DOI: 10.18178/wcse.2025.06.004
Towards Efficient Multimodal AI: A Flexible Framework for Distributed Training
Abstract— The rapid advancement of artificial intelligence has led to an increasing demand for systems capable of processing and understanding multimodal information. However, developing such systems poses challenges in integrating data, architecture, and computational resources. To address these issues, this study proposes a flexible and efficient distributed multimodal training and model deployment framework designed to streamline the development process. The framework facilitates seamless interaction between key components, optimizing resource allocation and training efficiency. To evaluate the effectiveness of the proposed framework, we conduct experiments on a multimodal anomaly detection task, demonstrating its ability to handle complex data representations. Our study also explores distributed training strategies to enhance the scalability of large-scale multimodal models. Through performance analysis, we identify and mitigate key bottlenecks, leading to improved computational efficiency and reduced training time. Experimental results confirm that our framework not only supports efficient multimodal learning but also enhances system performance in large-scale AI applications.

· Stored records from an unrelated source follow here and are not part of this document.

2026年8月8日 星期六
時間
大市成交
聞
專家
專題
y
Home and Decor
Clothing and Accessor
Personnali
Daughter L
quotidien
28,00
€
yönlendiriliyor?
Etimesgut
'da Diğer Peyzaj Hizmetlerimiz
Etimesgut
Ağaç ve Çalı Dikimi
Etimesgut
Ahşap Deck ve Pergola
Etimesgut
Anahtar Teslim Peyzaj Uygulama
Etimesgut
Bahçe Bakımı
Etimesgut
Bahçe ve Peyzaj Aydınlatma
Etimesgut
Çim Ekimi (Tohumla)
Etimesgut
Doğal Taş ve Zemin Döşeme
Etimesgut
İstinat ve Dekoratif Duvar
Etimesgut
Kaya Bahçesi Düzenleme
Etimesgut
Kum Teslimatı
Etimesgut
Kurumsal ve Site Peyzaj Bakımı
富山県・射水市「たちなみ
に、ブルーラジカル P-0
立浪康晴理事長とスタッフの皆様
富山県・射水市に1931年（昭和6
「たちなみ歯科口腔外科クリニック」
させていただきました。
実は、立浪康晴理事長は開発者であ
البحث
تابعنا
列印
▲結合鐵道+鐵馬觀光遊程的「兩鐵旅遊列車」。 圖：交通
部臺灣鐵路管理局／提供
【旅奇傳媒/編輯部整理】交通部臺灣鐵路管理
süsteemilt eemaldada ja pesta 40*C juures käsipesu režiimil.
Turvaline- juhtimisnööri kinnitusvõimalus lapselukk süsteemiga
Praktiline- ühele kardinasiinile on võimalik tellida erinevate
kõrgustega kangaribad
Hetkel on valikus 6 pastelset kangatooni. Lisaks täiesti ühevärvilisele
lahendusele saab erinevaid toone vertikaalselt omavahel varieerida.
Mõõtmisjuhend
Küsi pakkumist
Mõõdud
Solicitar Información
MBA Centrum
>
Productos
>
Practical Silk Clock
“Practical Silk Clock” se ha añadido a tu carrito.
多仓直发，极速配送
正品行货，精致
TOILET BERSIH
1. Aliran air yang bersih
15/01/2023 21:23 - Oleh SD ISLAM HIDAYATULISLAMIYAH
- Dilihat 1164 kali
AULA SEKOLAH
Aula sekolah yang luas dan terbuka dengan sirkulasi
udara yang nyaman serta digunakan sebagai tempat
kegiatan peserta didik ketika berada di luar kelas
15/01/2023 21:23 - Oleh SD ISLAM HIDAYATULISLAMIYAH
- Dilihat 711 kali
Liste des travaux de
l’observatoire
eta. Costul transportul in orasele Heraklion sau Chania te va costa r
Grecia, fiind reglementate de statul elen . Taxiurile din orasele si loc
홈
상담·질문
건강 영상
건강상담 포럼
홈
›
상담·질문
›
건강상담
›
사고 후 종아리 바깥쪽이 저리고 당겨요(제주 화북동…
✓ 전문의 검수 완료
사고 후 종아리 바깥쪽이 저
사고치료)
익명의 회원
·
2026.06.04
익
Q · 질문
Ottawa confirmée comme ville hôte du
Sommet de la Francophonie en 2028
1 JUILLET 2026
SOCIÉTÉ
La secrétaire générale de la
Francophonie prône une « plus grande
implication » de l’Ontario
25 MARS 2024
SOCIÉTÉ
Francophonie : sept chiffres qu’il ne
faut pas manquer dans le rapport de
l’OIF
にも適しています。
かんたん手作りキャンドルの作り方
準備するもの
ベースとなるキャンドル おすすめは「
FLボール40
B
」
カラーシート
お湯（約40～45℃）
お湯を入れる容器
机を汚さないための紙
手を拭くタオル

Index Terms— MultiModal Learning, Anomaly Detection, Performance Optimization
Weiyu Chen, Yen Han Chiang
NCHC (National Center for High-Performance Computing)
NYCU (National Yang Ming Chiao Tung University)
Vincent S. Tseng
NYCU (National Yang Ming Chiao Tung University)
Cite: Weiyu Chen, Yen Han Chiang, Vincent S. Tseng, "Towards Efficient Multimodal AI: A Flexible Framework for Distributed Training", 2025 the 15th International Workshop on Computer Science and Engineering (WCSE 2025), pp. 21-26, Jeju Island, South Korea, June 28-30, 2025.